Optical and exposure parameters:
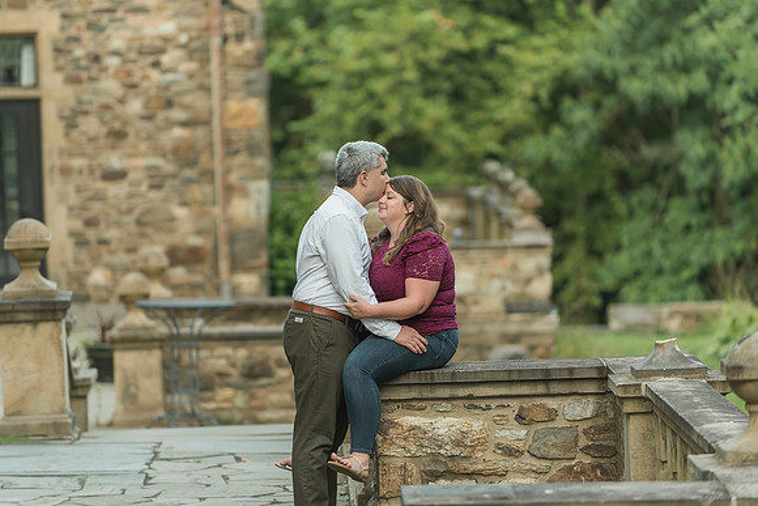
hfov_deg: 10.1
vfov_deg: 6.7
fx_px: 4294
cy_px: 251
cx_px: 373
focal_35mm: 204
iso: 800
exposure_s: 1/400
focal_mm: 200
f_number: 3.2
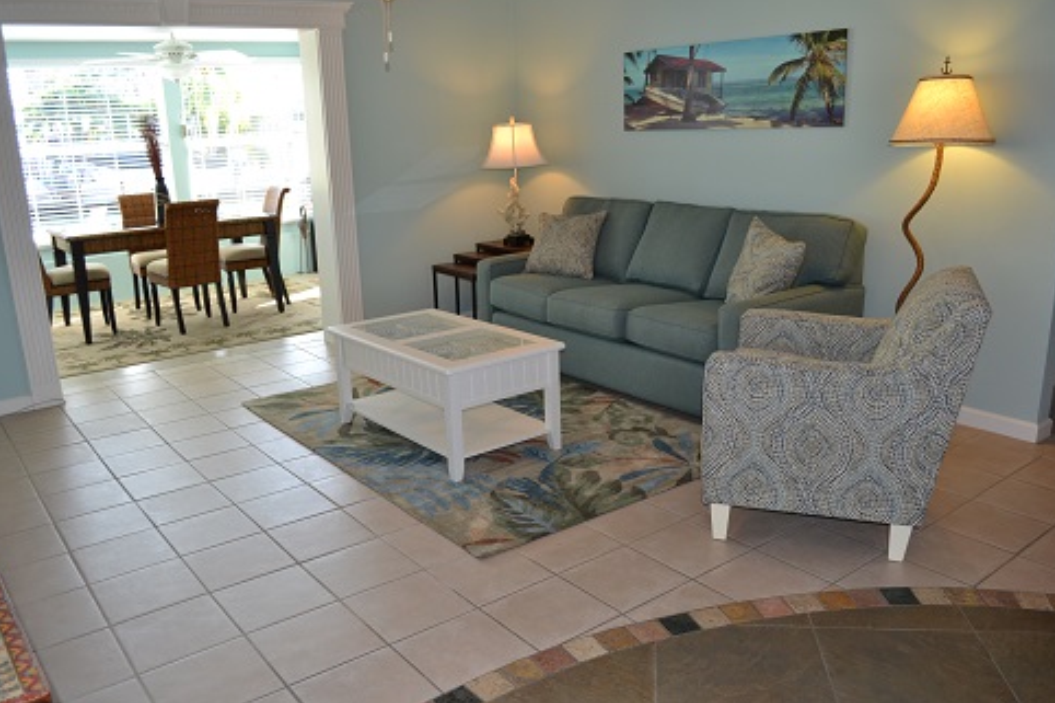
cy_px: 349
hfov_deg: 65.5
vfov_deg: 46.4
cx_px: 528
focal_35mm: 28
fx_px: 820
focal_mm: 18
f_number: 4
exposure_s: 1/80
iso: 400
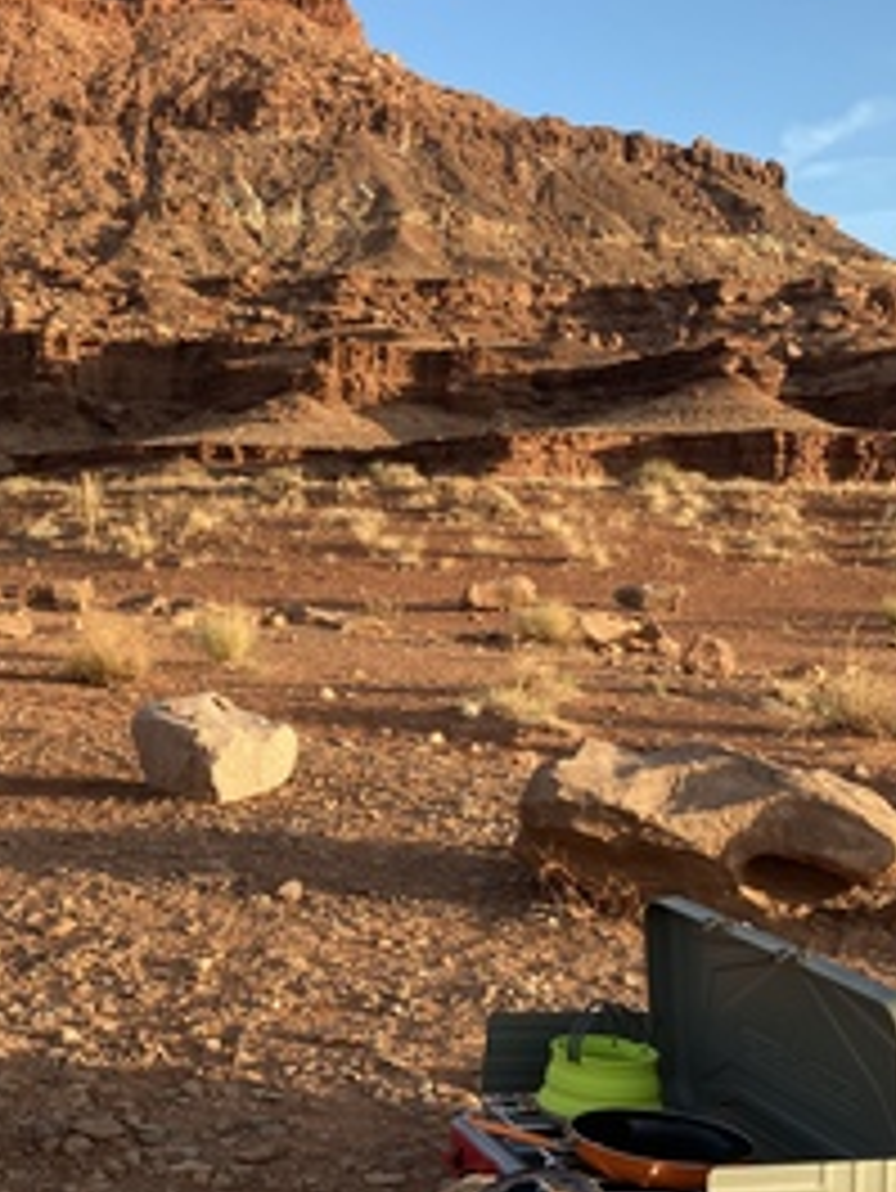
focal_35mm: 55
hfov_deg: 26.4
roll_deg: -1.2
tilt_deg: -4.1
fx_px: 1897
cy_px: 738
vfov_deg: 34.8
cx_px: 266
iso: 20
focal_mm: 3.99
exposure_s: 1/296
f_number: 1.8
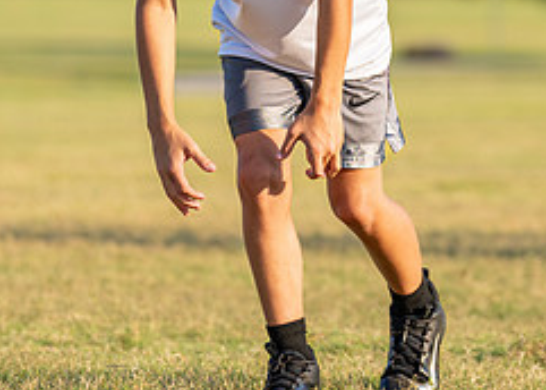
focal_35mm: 357
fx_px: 5534
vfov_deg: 4.0
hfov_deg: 5.6
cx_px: 217
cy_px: -64
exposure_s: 1/1000
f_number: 2.8
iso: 100
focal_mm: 122
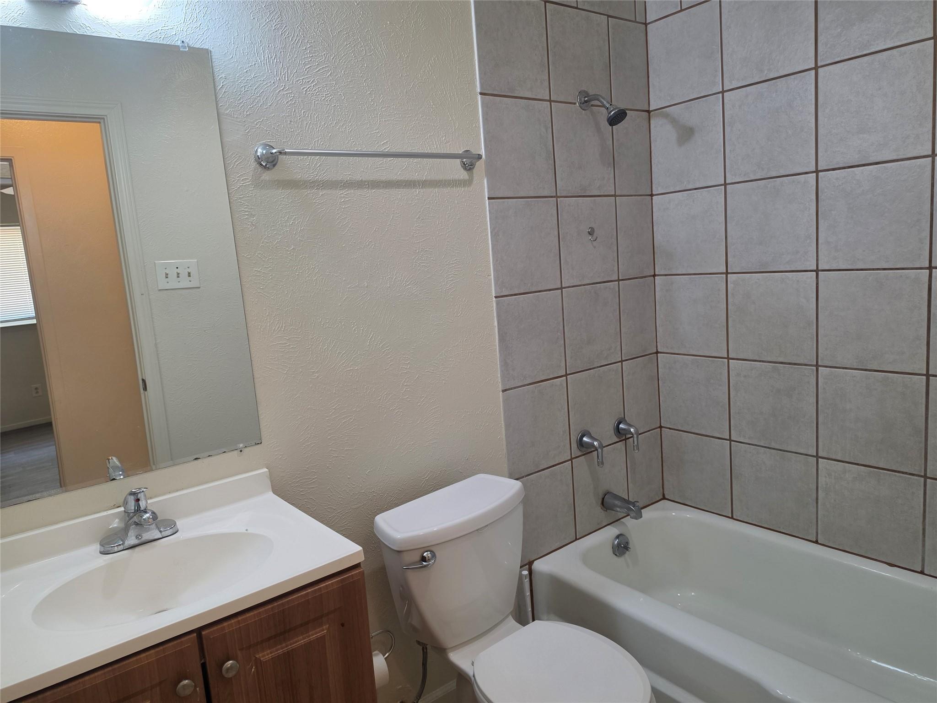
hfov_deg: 73.9
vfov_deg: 58.9
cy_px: 352
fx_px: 623
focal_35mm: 23
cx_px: 468
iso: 200
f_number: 1.4
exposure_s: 1/120
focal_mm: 6.5
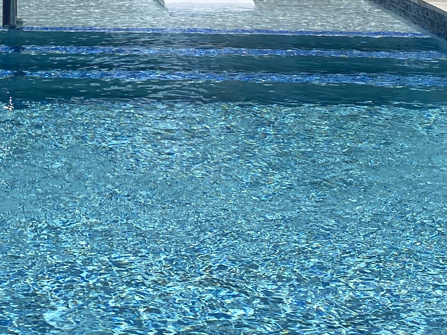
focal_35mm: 93
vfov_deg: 14.9
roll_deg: -0.1
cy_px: -149
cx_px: 37
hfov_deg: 20.6
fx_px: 1201
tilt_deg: -0.1
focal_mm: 4.25
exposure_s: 1/7246
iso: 32
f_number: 1.8
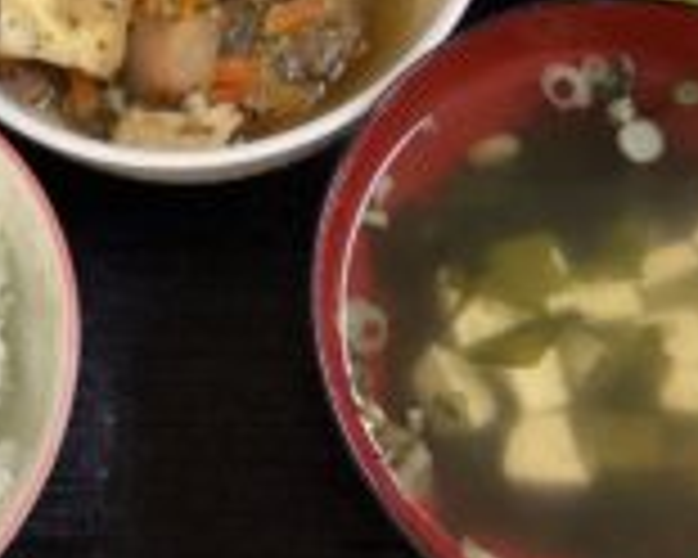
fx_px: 1508
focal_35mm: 73
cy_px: 16
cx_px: 232
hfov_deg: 25.9
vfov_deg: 20.4
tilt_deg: -68.2
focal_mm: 3.3
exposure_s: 1/60
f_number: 2.4
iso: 250
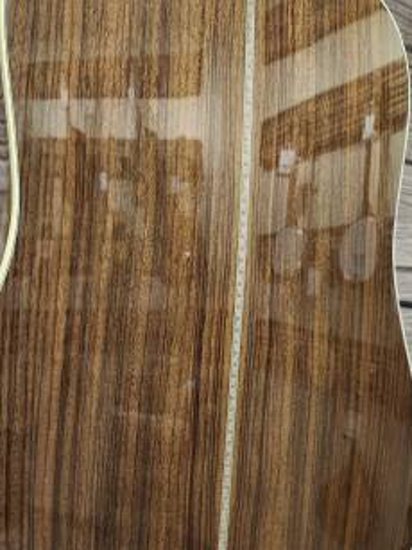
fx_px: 619
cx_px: 177
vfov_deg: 47.4
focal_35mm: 39
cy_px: 348
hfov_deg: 36.7
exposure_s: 1/120
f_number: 1.8
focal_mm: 5.54
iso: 500
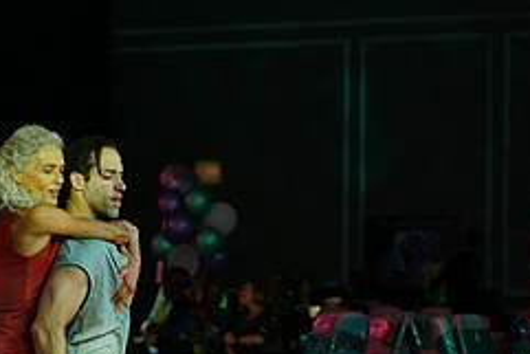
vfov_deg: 6.6
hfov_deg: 9.9
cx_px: 22
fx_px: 3049
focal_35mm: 207
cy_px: 423
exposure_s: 1/400
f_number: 4
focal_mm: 86
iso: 2000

--- What you need to do ---
All preceding records should be duplicated verbatim, images excepted.

--- Answer space ---
hfov_deg: 10.1
vfov_deg: 6.7
fx_px: 4294
cy_px: 251
cx_px: 373
focal_35mm: 204
iso: 800
exposure_s: 1/400
focal_mm: 200
f_number: 3.2
cy_px: 349
hfov_deg: 65.5
vfov_deg: 46.4
cx_px: 528
focal_35mm: 28
fx_px: 820
focal_mm: 18
f_number: 4
exposure_s: 1/80
iso: 400
focal_35mm: 55
hfov_deg: 26.4
roll_deg: -1.2
tilt_deg: -4.1
fx_px: 1897
cy_px: 738
vfov_deg: 34.8
cx_px: 266
iso: 20
focal_mm: 3.99
exposure_s: 1/296
f_number: 1.8
focal_35mm: 357
fx_px: 5534
vfov_deg: 4.0
hfov_deg: 5.6
cx_px: 217
cy_px: -64
exposure_s: 1/1000
f_number: 2.8
iso: 100
focal_mm: 122
hfov_deg: 73.9
vfov_deg: 58.9
cy_px: 352
fx_px: 623
focal_35mm: 23
cx_px: 468
iso: 200
f_number: 1.4
exposure_s: 1/120
focal_mm: 6.5
focal_35mm: 93
vfov_deg: 14.9
roll_deg: -0.1
cy_px: -149
cx_px: 37
hfov_deg: 20.6
fx_px: 1201
tilt_deg: -0.1
focal_mm: 4.25
exposure_s: 1/7246
iso: 32
f_number: 1.8
fx_px: 1508
focal_35mm: 73
cy_px: 16
cx_px: 232
hfov_deg: 25.9
vfov_deg: 20.4
tilt_deg: -68.2
focal_mm: 3.3
exposure_s: 1/60
f_number: 2.4
iso: 250
fx_px: 619
cx_px: 177
vfov_deg: 47.4
focal_35mm: 39
cy_px: 348
hfov_deg: 36.7
exposure_s: 1/120
f_number: 1.8
focal_mm: 5.54
iso: 500
vfov_deg: 6.6
hfov_deg: 9.9
cx_px: 22
fx_px: 3049
focal_35mm: 207
cy_px: 423
exposure_s: 1/400
f_number: 4
focal_mm: 86
iso: 2000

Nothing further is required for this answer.